EXTRACT TO READ ::
= Beginning of Section =

One final challenge to veteran Jewish professionals: recognize the need for new definitions of identity and affiliation in understanding the younger generation. They may not join their parents’ shuls or organizations, but that doesn’t mean they aren’t forming their own services (like Hadar in New York and the DC Minyan in Washington) or struggling in their own way to bring their Jewish values to their jobs in business.
Dan Jossen, a participant at the PLP conference, helped me appreciate that point. Jossen taught for two years in a Washington, D.C., public school as part of the Teach for America program and is now a program associate at Panim: The Institute for Jewish Leadership and Values. He believes that many of his peers who attended the conference will become involved in organized Jewish life at some point, though “we may well demand changes to the Jewish Establishment before we join it.
“In many ways,” he said, “we are mirror images of the diverse programs we were offered over the years. Our choices sometimes appear at odds with one another — for example, Jewish activism on both sides of the Israeli-Palestinian conflict — but many of them are based on Jewish values and our internalized sense of what it means to be a Jew.”
Most important, then, is to recognize and value that while the younger generation may not want to duplicate their parents’ ways, it doesn’t mean their interest in bringing Jewish ideals into their lives is any less.

= End of Section =

JOB 1 ::
Condense the paragraph of the passage on Jewish identity that begins "Dan Jossen, a participant at the PLP conference," into a shorter version that keeps its main facts.
JOB 2 ::
According to the passage on Jewish identity, which two services are examples of those the younger generation is forming?
The rows play no part in this work.

INFORMATION GIVEN ::
= Beginning of Section =

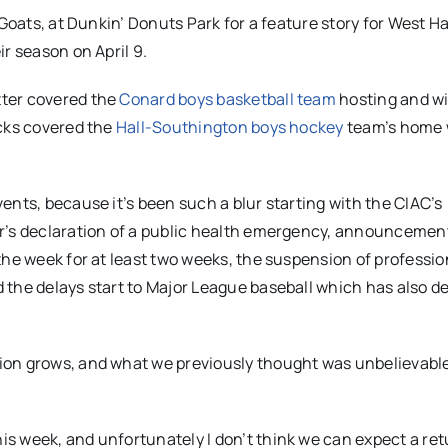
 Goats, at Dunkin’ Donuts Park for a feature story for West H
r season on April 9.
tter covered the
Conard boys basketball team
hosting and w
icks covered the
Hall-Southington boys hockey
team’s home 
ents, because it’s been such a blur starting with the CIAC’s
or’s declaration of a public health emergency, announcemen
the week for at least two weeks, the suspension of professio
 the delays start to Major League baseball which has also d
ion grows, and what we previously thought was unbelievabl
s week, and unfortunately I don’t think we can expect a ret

= End of Section =
= Beginning of Section =

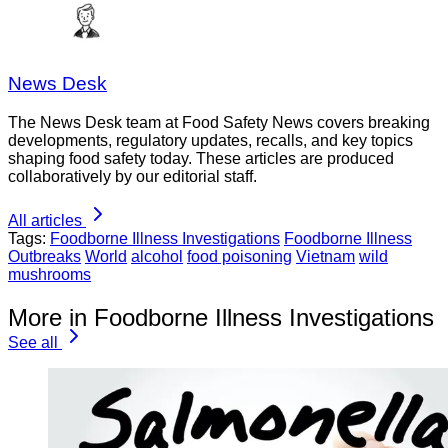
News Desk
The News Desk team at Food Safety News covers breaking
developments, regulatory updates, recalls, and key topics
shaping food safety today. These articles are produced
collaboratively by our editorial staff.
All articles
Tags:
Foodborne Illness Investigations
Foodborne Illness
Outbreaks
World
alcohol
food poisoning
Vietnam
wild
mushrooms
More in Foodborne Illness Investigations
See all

= End of Section =
= Beginning of Section =

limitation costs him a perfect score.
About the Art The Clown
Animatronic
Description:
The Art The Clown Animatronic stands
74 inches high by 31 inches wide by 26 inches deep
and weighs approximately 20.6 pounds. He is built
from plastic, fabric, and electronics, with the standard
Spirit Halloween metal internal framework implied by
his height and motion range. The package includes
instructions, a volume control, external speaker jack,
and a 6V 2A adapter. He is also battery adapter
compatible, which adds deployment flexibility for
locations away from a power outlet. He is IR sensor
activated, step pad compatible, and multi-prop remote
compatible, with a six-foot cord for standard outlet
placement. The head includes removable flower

= End of Section =

ANSWER SECTION 1 ::
Dan Jossen, who attended the PLP conference, taught for two years in a Washington, D.C., public school through Teach for America. He is now a program associate at Panim: The Institute for Jewish Leadership and Values. He expects many of his peers from the conference to join organized Jewish life eventually, though they may first demand changes to the Jewish Establishment.

ANSWER SECTION 2 ::
Hadar in New York and the DC Minyan in Washington.